« J’ai quarante-et-un an, et pour autant que je m’en souvienne, j’ai toujours voulu faire de la musique ». Ainsi débute la dernière livraison de David Snug. Alors, projet professionnel en vue ? Pas du tout : il ne s’agit en aucun cas de devenir musicien professionnel. De toute façon, il n’a jamais pris de cours de musique et ne se sent pas l’âme d’un autodidacte. Non, David veut suivre cette passion en dilettante, histoire de préserver sa liberté. Son existence devient alors une sorte d’échec volontaire, préparé avec minutie.

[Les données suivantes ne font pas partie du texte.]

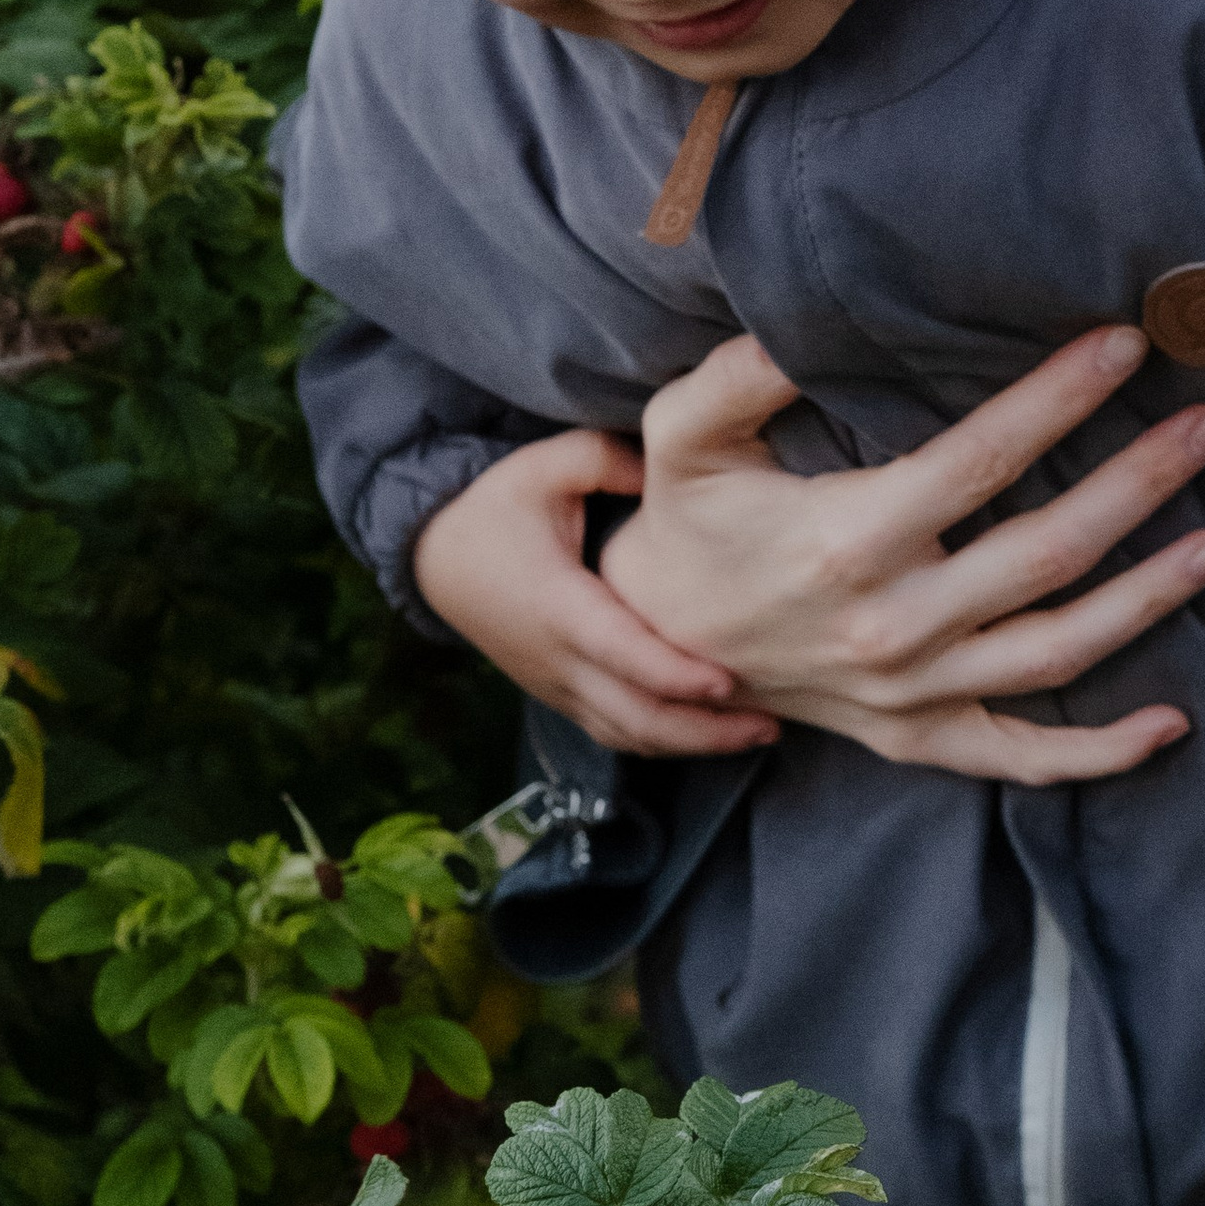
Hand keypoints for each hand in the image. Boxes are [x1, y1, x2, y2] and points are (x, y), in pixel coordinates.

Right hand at [413, 431, 781, 758]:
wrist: (434, 556)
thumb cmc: (494, 507)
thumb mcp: (544, 465)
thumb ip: (610, 461)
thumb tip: (676, 475)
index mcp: (556, 606)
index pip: (620, 653)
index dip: (673, 675)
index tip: (726, 682)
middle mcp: (555, 660)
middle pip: (631, 718)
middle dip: (702, 732)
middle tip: (770, 726)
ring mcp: (555, 685)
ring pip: (625, 736)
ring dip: (690, 745)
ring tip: (756, 733)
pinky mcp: (559, 694)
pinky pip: (613, 732)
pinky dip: (662, 740)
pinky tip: (709, 731)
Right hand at [597, 323, 1204, 785]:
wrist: (648, 644)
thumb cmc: (681, 523)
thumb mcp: (684, 436)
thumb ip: (741, 374)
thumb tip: (802, 317)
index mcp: (846, 543)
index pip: (981, 462)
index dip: (1060, 401)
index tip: (1127, 347)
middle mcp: (891, 628)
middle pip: (1048, 554)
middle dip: (1142, 483)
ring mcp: (910, 695)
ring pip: (1058, 651)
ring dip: (1150, 600)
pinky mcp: (916, 739)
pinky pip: (1022, 757)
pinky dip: (1102, 753)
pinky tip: (1174, 721)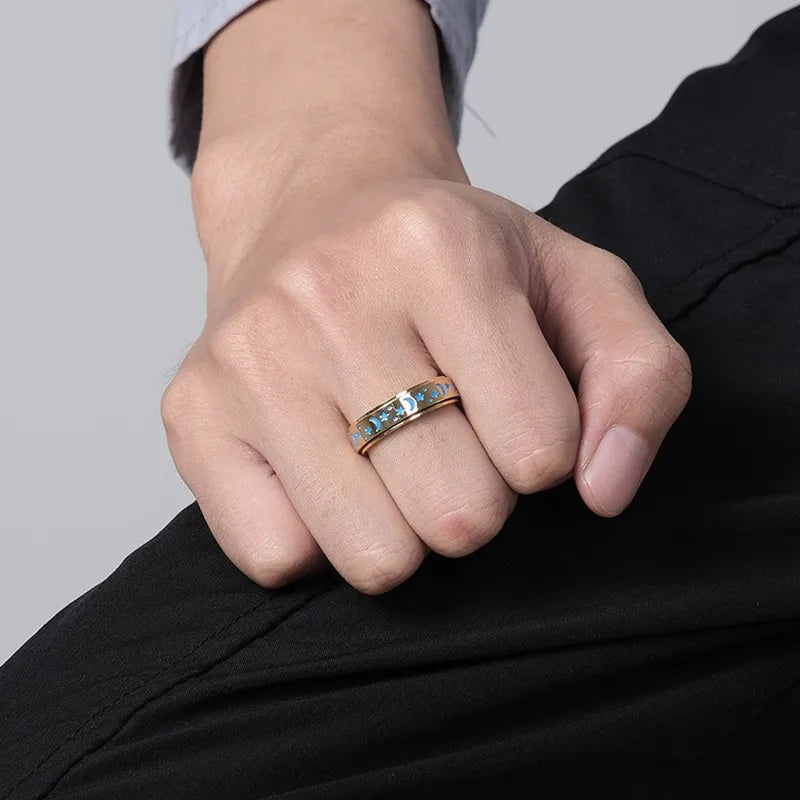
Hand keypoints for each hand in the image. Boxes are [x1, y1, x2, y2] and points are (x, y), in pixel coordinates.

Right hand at [161, 174, 690, 593]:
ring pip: (373, 555)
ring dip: (401, 525)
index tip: (506, 407)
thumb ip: (638, 379)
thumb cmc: (451, 260)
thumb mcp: (576, 286)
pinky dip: (318, 535)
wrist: (316, 208)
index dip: (543, 451)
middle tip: (444, 434)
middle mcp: (328, 297)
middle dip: (475, 498)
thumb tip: (604, 489)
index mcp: (440, 250)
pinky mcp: (193, 415)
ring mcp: (248, 360)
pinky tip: (324, 465)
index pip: (544, 452)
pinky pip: (278, 557)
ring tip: (385, 453)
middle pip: (459, 518)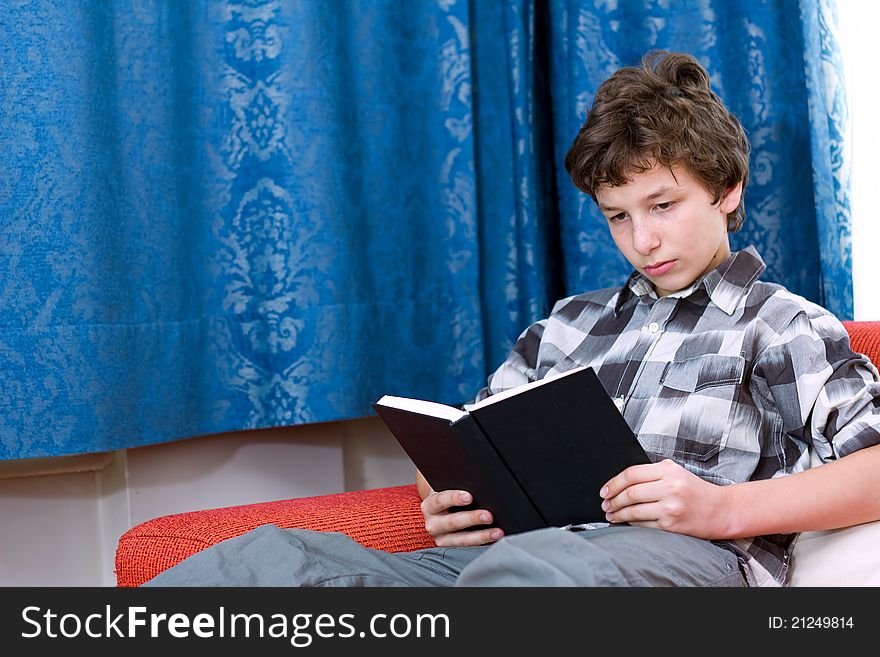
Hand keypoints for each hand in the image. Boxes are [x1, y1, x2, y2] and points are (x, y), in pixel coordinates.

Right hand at [420, 490, 504, 546]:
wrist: (439, 513)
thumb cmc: (448, 498)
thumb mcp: (447, 490)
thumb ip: (459, 488)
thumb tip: (479, 487)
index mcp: (430, 506)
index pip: (440, 500)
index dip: (454, 498)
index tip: (469, 497)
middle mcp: (433, 524)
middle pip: (452, 522)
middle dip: (472, 519)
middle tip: (488, 516)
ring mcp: (441, 539)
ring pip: (461, 540)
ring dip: (481, 536)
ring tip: (496, 532)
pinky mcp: (451, 549)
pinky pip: (469, 549)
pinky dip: (483, 544)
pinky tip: (494, 540)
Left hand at [599, 459, 729, 538]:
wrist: (721, 510)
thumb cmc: (695, 491)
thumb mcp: (676, 472)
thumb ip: (652, 473)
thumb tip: (620, 482)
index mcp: (668, 471)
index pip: (631, 474)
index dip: (613, 483)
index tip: (604, 490)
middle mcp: (670, 488)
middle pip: (630, 493)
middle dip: (612, 500)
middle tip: (605, 504)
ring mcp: (671, 508)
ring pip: (634, 511)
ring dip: (618, 514)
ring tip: (611, 514)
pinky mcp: (671, 525)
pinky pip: (643, 524)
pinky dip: (631, 523)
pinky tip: (626, 522)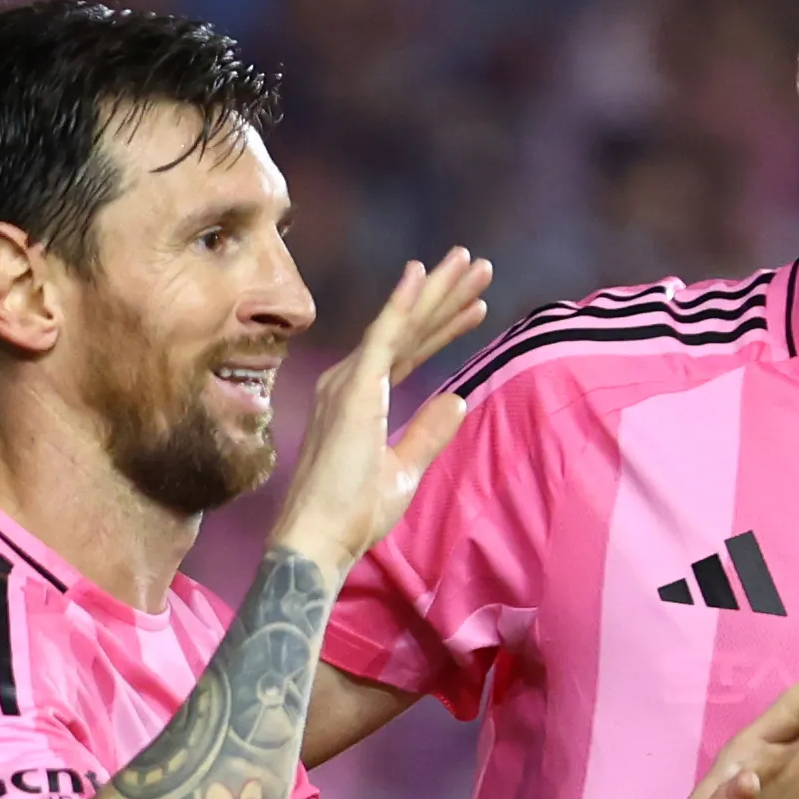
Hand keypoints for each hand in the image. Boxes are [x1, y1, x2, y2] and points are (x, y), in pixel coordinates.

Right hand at [271, 249, 494, 582]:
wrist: (320, 536)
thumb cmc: (354, 511)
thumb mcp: (403, 469)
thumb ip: (428, 431)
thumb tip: (457, 399)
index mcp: (362, 398)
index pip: (410, 352)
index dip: (442, 327)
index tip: (475, 306)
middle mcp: (351, 380)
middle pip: (409, 330)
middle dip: (444, 296)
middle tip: (478, 264)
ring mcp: (350, 381)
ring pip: (402, 324)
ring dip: (437, 291)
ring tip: (471, 262)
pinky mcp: (355, 388)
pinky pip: (383, 335)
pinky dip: (402, 303)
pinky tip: (421, 273)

Tout commence en Normandie dans les années 1990. Alors lycéen en internat à Caen, et en week-end au domicile parental de Bayeux, il tente de réunir les quelques zigues qui partagent un intérêt pour la musique. Mais encore faut-il avoir les mêmes goûts musicaux pour s’entendre un minimum : pas évident quand lui même ne jure que par Pavement et Sabadoh, quand les potentiels compagnons aiment Bob Marley, Motörhead ou... Francis Cabrel. Puis, des années fac à Rouen, entre alcool et fainéantise, à une vie parisienne pas beaucoup plus rangée avec son groupe (quand même !) Trostski nautique (mais sans tourneur, sans maison de disque, et sans camion), David Snug dépeint cette quête de marginalité. Mais pourquoi donc cette distance avec la musique, après tout ?
C’est là que David Snug exerce un œil particulièrement drôle et acerbe sur un milieu qui se veut contestataire, mais truffé de normes, de conventions, et de personnages insignifiants. De ceux qui dénoncent les SMAC (scènes de musiques actuelles) parce qu’elles seraient « des salles subventionnées par le gouvernement capitaliste » alors qu’ils sont profs ; le passage évoquant les concerts, vinyles et T.Shirt à « prix libre » est particulièrement bien senti. Pour les concerts , les principe est le suivant : il faut donner 5€ car « si tu donnes moins, t’es un radin, si tu donnes plus, t’es un bourgeois ».
David Snug ne s’épargne pas, et ponctue ses aventures de réflexions mi-philosophiques mi-gratuites sur l’école, les emplois-jeunes, le RSA, les pompes à subvention, sur une tonalité qui rappelle celle employée pour La vie est trop Kurt, davantage centré sur son arrivée à Paris.